Miguel Garza kept his word. Three days after they struck their deal, Floyd ordered Loup to report to the gym on the following Sunday morning.

“Ten a.m.,” he said. “I don’t open until noon on Sundays. That’ll give you time to warm up, time to spar a few rounds, clean up before the boys arrive. I want you in proper gear. You can change in your brother’s old room, wash up afterward. There’s no shower, but there’s a sink.”

“Okay,” Loup agreed.

“Have you been training with the weights I gave you?” Floyd asked. “Full speed?” She nodded. “Good girl. Leave them off for this. Find your measure in the ring. We can put them on later.” He hesitated. “Speed’s a problem. That’s my biggest worry. You’re going to have to dial it down in the ring and match Miguel’s pace. Otherwise, you’ll just run rings around him.”

“I can do that,” Loup said. “It’s pretty much what I’ve had to do all my life.”

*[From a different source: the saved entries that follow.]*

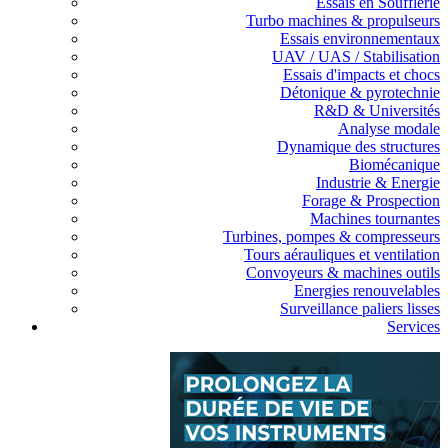
Essais en Soufflerie
Turbo machines & propulseurs
Essais environnementaux
UAV / UAS / Stabilisation
Essais d'impacts et chocs
Détonique & pyrotechnie
R&D & Universités
Analyse modale
Dynamique des structures
Biomécanique
Industrie & Energie
Forage & Prospection
Machines tournantes
Turbines, pompes & compresseurs
Tours aérauliques et ventilation
Convoyeurs & machines outils
Energies renouvelables
Surveillance paliers lisses
Services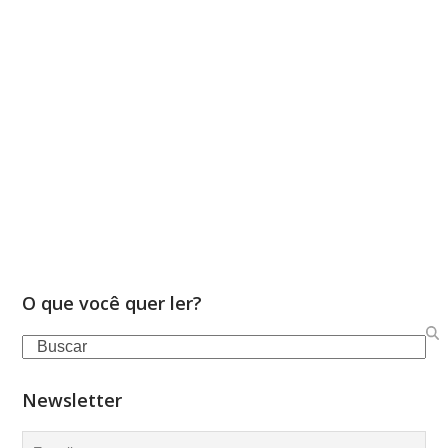
O que você quer ler?
Search
Newsletter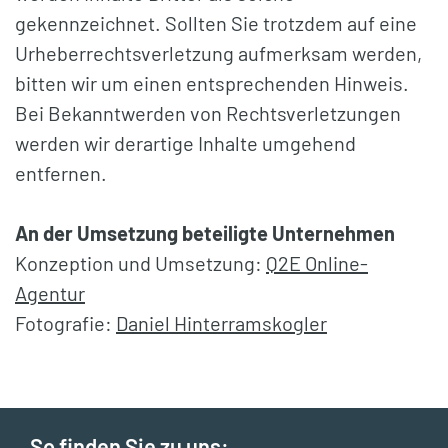
gekennzeichnet. Sollten Sie trotzdem auf eine
Urheberrechtsverletzung aufmerksam werden,
bitten wir um einen entsprechenden Hinweis.
Bei Bekanntwerden von Rechtsverletzungen
werden wir derartige Inhalte umgehend
entfernen.
An der Umsetzung beteiligte Unternehmen
Konzeption und Umsetzung:
Q2E Online-
Agentur
Fotografie:
Daniel Hinterramskogler
So finden Sie zu uns: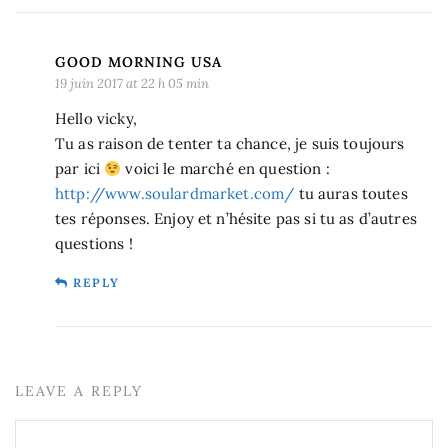
GOOD MORNING USA
19 juin 2017 at 22 h 05 min
Hello vicky,
Tu as raison de tenter ta chance, je suis toujours
par ici
voici le marché en question :
http://www.soulardmarket.com/
tu auras toutes
tes réponses. Enjoy et n’hésite pas si tu as d’autres
questions !
REPLY
LEAVE A REPLY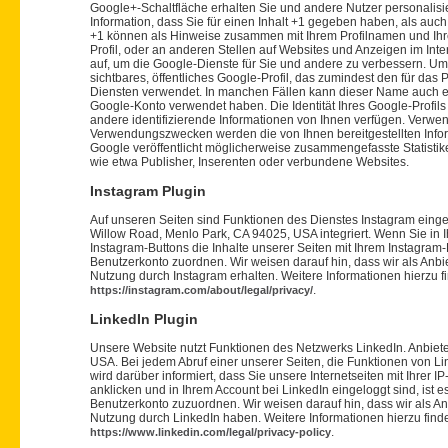
Google+-Schaltfläche erhalten Sie und andere Nutzer personalisi
Information, dass Sie für einen Inhalt +1 gegeben haben, als auch
+1 können als Hinweise zusammen mit Ihrem Profilnamen und Ihr
Profil, oder an anderen Stellen auf Websites und Anzeigen im Inte
auf, um die Google-Dienste für Sie und andere zu verbessern. Um
sichtbares, öffentliches Google-Profil, das zumindest den für da
Diensten verwendet. In manchen Fällen kann dieser Name auch ei
Google-Konto verwendet haben. Die Identität Ihres Google-Profil
andere identifizierende Informationen von Ihnen verfügen. Verwe
Verwendungszwecken werden die von Ihnen bereitgestellten Inf
Google veröffentlicht möglicherweise zusammengefasste Statistiken
wie etwa Publisher, Inserenten oder verbundene Websites.
Instagram Plugin
Auf unseren Seiten sind Funktionen des Dienstes Instagram eing
Willow Road, Menlo Park, CA 94025, USA integriert. Wenn Sie in 
Instagram-Buttons die Inhalte unserer Seiten mit Ihrem Instagram
Benutzerkonto zuordnen. Wir weisen darauf hin, dass wir als Anbi
Nutzung durch Instagram erhalten. Weitere Informationen hierzu f
.
https://instagram.com/about/legal/privacy/
LinkedIn Plugin
Unsere Website nutzt Funktionen des Netzwerks LinkedIn. Anbieter
USA. Bei jedem Abruf einer unserer Seiten, die Funktionen von Li
wird darüber informiert, dass Sie unsere Internetseiten mit Ihr
anklicken und in Ihrem Account bei LinkedIn eingeloggt sind, ist 
Benutzerkonto zuzuordnen. Wir weisen darauf hin, dass wir als An
Nutzung durch LinkedIn haben. Weitere Informationen hierzu finde
.
https://www.linkedin.com/legal/privacy-policy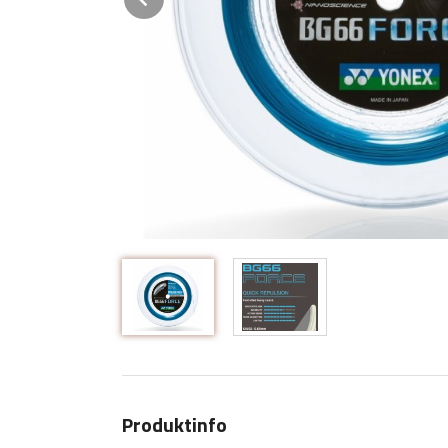
Produktinfo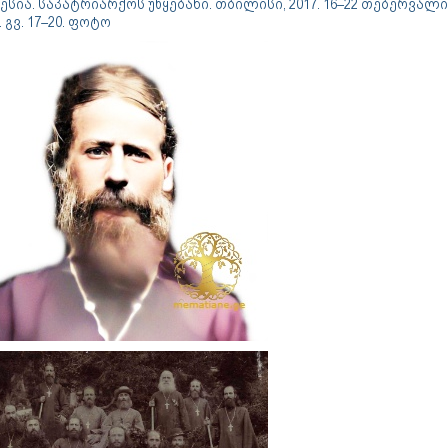
სია. საპატრიარქოს უწყებანი. თბილისი, 2017. 16–22 თებერვალი.
. გვ. 17–20. ფოტო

“I know.” He rubbed his chin. “That’s what worries me. If our man’s been training against opponents as fast as he is…” His voice trailed off.

“I don’t think he has,” she said. “I really don’t. He wasn’t a good enough boxer. No one’s ever pushed him. Not in the ring.”

Floyd sighed. “I hope to hell you’re right, child. All right, let’s go ransack the storeroom and see what we can find to fit you.”

He found sparring gloves and headgear that fit without much difficulty and there were unused mouth guards sized for younger fighters or lightweights. Clothing wasn’t a problem. The women’s locker room had been taken over by the fighters Floyd trained years ago, but he’d salvaged dozens of abandoned gym bags and Loup had rummaged through them at the outset, laying claim to a handful of garments that fit.

Boxing shoes and a groin protector were another matter.

“I can requisition a pair of shoes in your size,” Floyd said. “Boys’ shoes will be fine and you can use your regular gym shoes for now. But this.” He held out the smallest groin protector at arm’s length, squinting at the bulging cup. “They do make them for women. But I can’t see how I can requisition one without raising a red flag.”

“I don’t need it.”

“Oh, no!” He shot her a dour look. “Loup Garron, I’m setting a sixteen-year-old girl to sparring with a grown man. There’s no way on God’s green earth that you’re getting into that ring without proper gear.” He shoved it at her. “See if it fits well enough otherwise.”

Aside from the cup being too big, it fit.

“Live with it,” Floyd said.

Loup shrugged. “Okay.”

“You don’t get embarrassed easily, do you?” He looked quizzically at her. “Do you even understand embarrassment?”